> **Data**:
§

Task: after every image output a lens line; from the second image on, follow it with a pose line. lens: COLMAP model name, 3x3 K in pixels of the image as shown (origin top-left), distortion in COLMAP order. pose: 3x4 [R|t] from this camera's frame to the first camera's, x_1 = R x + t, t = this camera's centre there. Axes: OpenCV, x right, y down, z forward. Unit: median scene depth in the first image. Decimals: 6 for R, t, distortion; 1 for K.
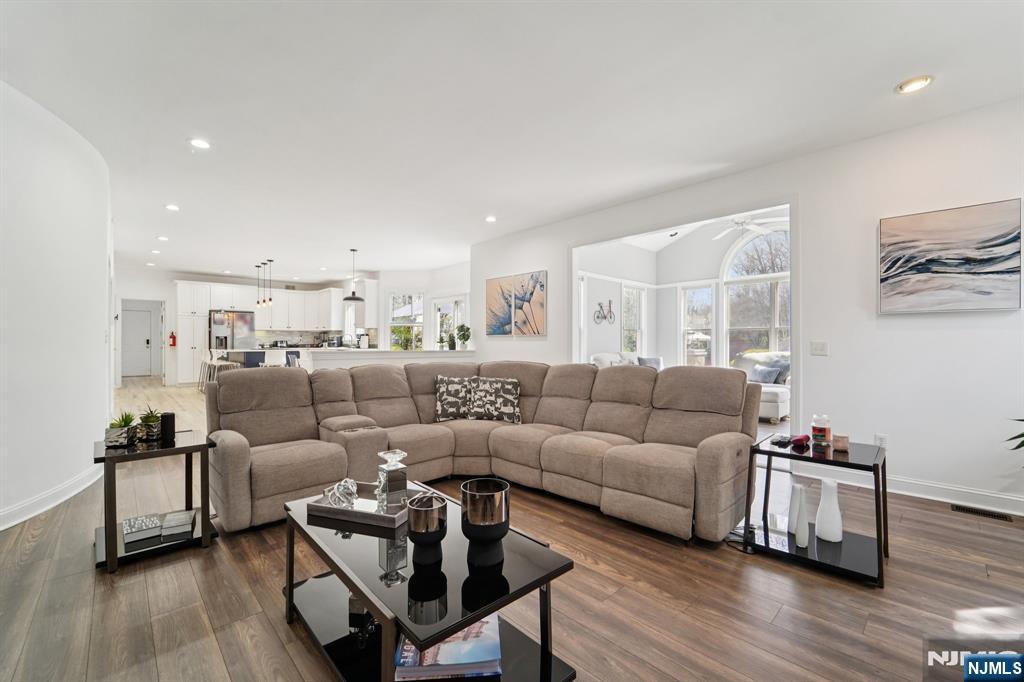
lens RADIAL K [[424.7, 0, 513.4], [0, 424.7, 345.3], [0, 0, 1]] dist [-0.020745, 0.000590]
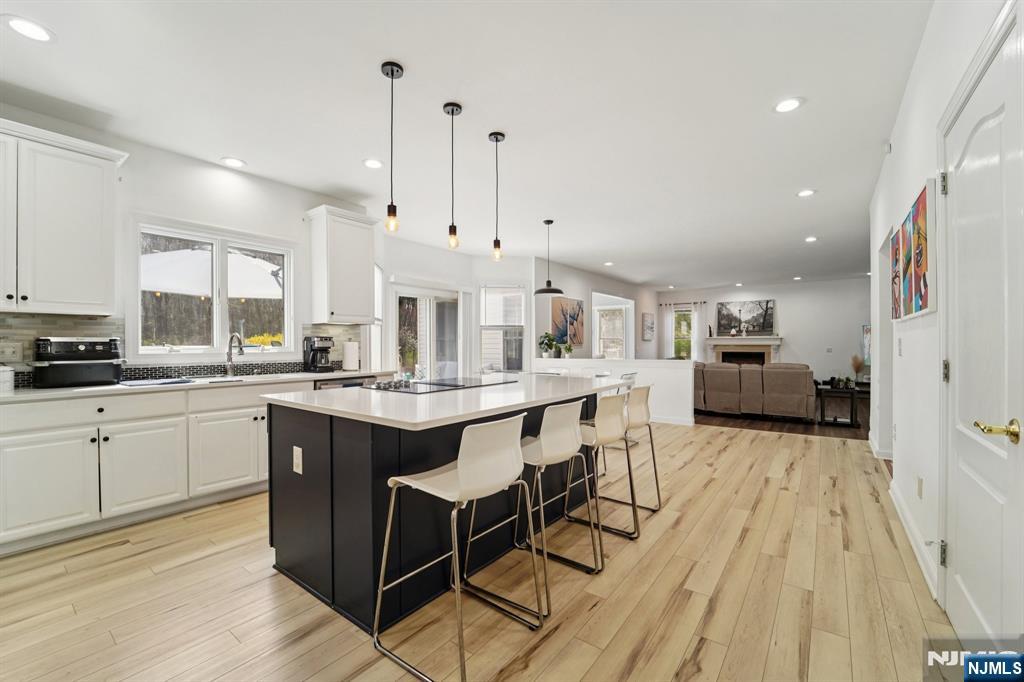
lens RADIAL K [[424.7, 0, 512.4], [0, 424.7, 344.5], [0, 0, 1]] dist [-0.020745, 0.000590]
pose [[-0.172200, -0.002081, 0.985060, -0.816526], [0.008075, 0.999961, 0.003524, -0.019518], [-0.985029, 0.008561, -0.172176, 0.913841]]
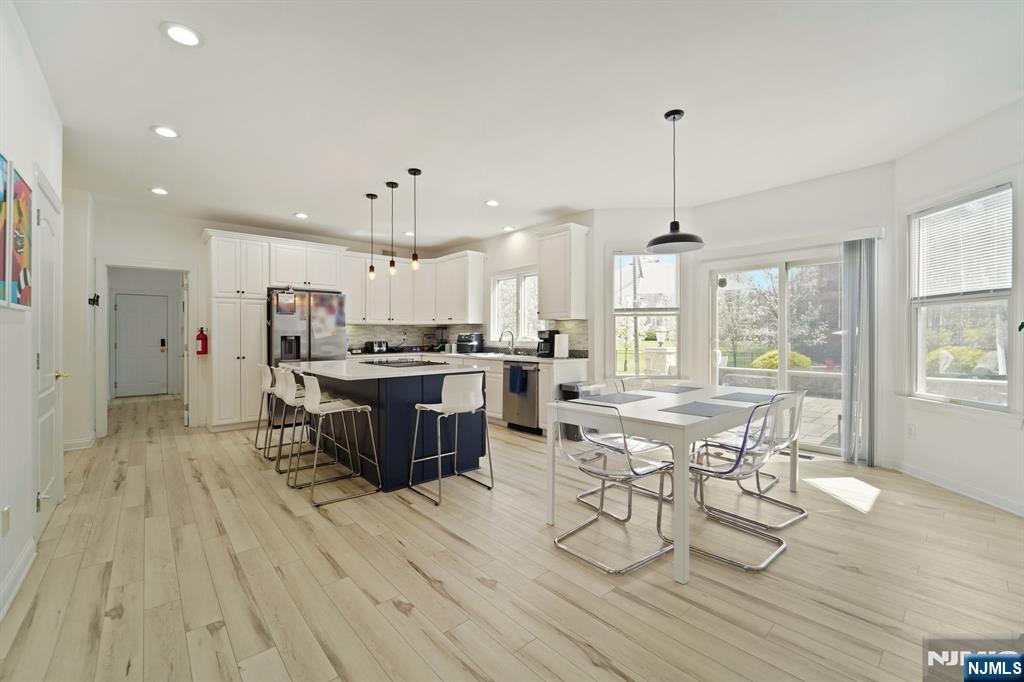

§

> **Assignment**: Reproduce every line of the data above word for word, leaving out the pictures.

> **Finished task**:
Task: after every image output a lens line; from the second image on, follow it with a pose line. lens: COLMAP model name, 3x3 K in pixels of the image as shown (origin top-left), distortion in COLMAP order. pose: 3x4 [R|t] from this camera's frame to the first camera's, x_1 = R x + t, t = this camera's centre there. Axes: OpenCV, x right, y down, z forward. Unit: median scene depth in the first image. Decimals: 6 for R, t, distortion; 1 for K.
lens RADIAL K [[424.7, 0, 513.4], [0, 424.7, 345.3], [0, 0, 1]] dist [-0.020745, 0.000590]
lens RADIAL K [[424.7, 0, 512.4], [0, 424.7, 344.5], [0, 0, 1]] dist [-0.020745, 0.000590]
pose [[-0.172200, -0.002081, 0.985060, -0.816526], [0.008075, 0.999961, 0.003524, -0.019518], [-0.985029, 0.008561, -0.172176, 0.913841]]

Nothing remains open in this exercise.